Swift wrote:Rommie wrote: One of the interesting things he said was what amazed him about the US is unlike in the communist days in the USSR the propaganda in the US is far more effective- no one believed propaganda in the commie days but now so many Americans genuinely do.
I can't speak to the USSR, but the people in the US that believe this tripe want to believe in this tripe.
For example, it is much more comforting to God-fearing good Christians to believe that the people in the US going to bed hungry at night are worthless, lazy, dope-smoking n-words who would rather collect welfare (steal money from real people) then work any of the good, character building jobs that are sitting waiting for them. That is a much more comforting image than the children of the working poor, who's parents can only find very-part-time jobs at McD's and Burger King, work two of those jobs, but still can't keep food on the table until the end of the month.
This comes to mind:
Kurt Vonnegut wrote:Congressman Nixon had asked me why, as the son of immigrants who had been treated so well by Americans, as a man who had been treated like a son and been sent to Harvard by an American capitalist, I had been so ungrateful to the American economic system.

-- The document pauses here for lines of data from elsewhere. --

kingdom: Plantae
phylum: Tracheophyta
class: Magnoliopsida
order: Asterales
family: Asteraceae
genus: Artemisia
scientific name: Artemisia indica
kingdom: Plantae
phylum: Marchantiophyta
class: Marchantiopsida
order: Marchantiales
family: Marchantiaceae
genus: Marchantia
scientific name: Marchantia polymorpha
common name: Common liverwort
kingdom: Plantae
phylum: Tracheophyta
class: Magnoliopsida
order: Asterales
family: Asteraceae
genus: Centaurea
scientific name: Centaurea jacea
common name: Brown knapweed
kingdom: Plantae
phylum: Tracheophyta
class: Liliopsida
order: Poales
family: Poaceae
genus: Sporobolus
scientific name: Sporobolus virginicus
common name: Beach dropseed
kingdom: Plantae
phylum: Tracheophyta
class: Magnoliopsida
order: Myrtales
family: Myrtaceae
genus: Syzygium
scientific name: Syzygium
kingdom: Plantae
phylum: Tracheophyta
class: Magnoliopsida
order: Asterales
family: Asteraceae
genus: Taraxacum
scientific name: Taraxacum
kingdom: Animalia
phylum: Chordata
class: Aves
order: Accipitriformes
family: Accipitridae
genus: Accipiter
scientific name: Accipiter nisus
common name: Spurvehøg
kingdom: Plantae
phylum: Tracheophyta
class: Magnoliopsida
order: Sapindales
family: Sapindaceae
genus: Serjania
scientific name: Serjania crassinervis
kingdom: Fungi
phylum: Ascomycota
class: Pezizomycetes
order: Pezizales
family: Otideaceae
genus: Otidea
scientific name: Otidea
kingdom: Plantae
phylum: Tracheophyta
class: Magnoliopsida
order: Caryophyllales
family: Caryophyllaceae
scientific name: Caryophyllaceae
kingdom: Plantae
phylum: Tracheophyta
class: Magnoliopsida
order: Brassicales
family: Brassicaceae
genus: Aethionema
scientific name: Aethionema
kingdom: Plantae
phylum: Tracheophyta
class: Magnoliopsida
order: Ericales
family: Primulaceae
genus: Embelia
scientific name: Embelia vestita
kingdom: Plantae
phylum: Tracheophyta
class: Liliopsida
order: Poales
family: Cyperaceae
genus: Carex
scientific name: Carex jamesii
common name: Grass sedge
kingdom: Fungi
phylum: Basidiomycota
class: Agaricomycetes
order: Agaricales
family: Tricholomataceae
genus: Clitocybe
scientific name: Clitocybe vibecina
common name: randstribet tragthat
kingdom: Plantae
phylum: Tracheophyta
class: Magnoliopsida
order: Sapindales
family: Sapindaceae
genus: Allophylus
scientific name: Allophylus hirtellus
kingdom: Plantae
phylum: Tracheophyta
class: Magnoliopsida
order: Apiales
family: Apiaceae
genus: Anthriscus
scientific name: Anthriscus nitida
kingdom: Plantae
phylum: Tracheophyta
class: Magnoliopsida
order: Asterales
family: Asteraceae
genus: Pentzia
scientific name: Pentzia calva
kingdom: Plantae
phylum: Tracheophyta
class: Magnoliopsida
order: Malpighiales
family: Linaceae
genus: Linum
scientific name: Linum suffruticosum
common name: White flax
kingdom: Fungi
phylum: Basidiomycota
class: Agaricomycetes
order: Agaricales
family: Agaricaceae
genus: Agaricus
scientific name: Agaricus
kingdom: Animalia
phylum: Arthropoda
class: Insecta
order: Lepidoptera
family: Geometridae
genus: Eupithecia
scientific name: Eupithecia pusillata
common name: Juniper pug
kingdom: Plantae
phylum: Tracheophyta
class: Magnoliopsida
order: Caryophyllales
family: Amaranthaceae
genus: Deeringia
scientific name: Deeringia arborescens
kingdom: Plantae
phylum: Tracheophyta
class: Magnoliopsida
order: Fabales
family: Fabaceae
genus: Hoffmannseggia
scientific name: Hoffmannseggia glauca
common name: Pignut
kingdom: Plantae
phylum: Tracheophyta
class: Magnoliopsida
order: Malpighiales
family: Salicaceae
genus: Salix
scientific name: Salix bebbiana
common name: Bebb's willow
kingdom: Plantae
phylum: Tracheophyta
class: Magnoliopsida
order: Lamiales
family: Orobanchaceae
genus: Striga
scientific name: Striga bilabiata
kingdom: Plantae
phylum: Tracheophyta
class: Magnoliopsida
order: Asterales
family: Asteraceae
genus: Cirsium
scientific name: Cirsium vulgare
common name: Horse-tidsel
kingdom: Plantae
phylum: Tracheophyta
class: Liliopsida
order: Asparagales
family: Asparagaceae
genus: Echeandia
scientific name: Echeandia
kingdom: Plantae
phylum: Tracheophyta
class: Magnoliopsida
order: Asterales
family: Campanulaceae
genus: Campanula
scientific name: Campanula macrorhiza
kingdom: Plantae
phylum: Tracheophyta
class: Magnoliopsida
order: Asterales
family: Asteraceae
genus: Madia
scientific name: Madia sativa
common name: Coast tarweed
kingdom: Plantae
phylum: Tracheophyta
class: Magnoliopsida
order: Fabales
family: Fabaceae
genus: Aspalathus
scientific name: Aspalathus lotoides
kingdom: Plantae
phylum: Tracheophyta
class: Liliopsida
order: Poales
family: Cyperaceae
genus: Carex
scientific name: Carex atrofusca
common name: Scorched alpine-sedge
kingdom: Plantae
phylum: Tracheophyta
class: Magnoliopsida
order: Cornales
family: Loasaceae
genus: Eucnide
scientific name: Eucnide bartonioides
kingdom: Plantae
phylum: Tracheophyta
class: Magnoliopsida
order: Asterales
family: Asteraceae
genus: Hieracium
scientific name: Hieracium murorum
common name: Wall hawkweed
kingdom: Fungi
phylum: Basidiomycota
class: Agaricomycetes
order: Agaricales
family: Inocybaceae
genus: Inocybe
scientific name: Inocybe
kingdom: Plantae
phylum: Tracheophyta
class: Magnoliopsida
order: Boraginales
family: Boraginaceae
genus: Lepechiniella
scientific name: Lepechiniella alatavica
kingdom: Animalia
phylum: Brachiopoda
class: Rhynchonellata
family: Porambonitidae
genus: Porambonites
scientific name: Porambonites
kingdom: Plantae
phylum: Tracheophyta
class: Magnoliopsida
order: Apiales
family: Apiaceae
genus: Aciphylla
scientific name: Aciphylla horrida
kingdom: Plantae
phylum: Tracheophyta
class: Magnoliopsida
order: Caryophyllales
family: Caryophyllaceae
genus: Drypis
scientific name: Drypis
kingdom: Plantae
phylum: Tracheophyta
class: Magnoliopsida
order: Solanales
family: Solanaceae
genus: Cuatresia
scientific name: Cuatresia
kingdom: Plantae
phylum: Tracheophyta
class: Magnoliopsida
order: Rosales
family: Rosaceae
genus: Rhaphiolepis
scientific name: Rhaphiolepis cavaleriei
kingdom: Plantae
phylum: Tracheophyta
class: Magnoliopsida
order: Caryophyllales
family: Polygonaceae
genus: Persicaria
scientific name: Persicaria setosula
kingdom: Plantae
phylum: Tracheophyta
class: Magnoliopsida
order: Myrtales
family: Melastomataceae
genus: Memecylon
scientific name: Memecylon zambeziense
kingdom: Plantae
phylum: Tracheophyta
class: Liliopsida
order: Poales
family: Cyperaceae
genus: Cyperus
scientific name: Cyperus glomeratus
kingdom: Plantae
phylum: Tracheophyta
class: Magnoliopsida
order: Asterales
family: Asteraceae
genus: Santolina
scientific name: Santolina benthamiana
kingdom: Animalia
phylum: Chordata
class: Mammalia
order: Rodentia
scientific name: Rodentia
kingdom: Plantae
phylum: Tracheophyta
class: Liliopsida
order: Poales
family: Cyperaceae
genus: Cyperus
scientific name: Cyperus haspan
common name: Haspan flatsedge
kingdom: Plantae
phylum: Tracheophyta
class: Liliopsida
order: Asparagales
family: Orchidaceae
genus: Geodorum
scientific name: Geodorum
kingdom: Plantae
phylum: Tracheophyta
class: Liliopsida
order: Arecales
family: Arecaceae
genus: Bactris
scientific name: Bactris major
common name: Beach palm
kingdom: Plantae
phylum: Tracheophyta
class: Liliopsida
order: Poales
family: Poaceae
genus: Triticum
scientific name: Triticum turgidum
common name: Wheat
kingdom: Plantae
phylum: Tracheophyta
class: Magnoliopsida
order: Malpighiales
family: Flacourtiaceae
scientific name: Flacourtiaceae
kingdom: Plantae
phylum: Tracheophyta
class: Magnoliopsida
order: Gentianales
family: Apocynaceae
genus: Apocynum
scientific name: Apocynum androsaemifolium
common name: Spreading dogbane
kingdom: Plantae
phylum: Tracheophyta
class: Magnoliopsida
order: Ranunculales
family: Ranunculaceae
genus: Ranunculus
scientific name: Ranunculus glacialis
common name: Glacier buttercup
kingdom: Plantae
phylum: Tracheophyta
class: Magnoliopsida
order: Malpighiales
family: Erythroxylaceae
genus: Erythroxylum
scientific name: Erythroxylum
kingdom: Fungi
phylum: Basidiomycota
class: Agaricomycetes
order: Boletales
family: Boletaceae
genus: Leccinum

The answer I gave him was not original. Nothing about me has ever been original. I repeated what my one-time hero, Kenneth Whistler, had said in reply to the same general sort of question long, long ago. Whistler had been a witness at a trial of strikers accused of violence. The judge had become curious about him, had asked him why such a well-educated man from such a good family would so immerse himself in the working class.
My stolen answer to Nixon was this: "Why? The Sermon on the Mount, sir."
I miss Vonnegut- like mike, he would've had so many good observations on current politics.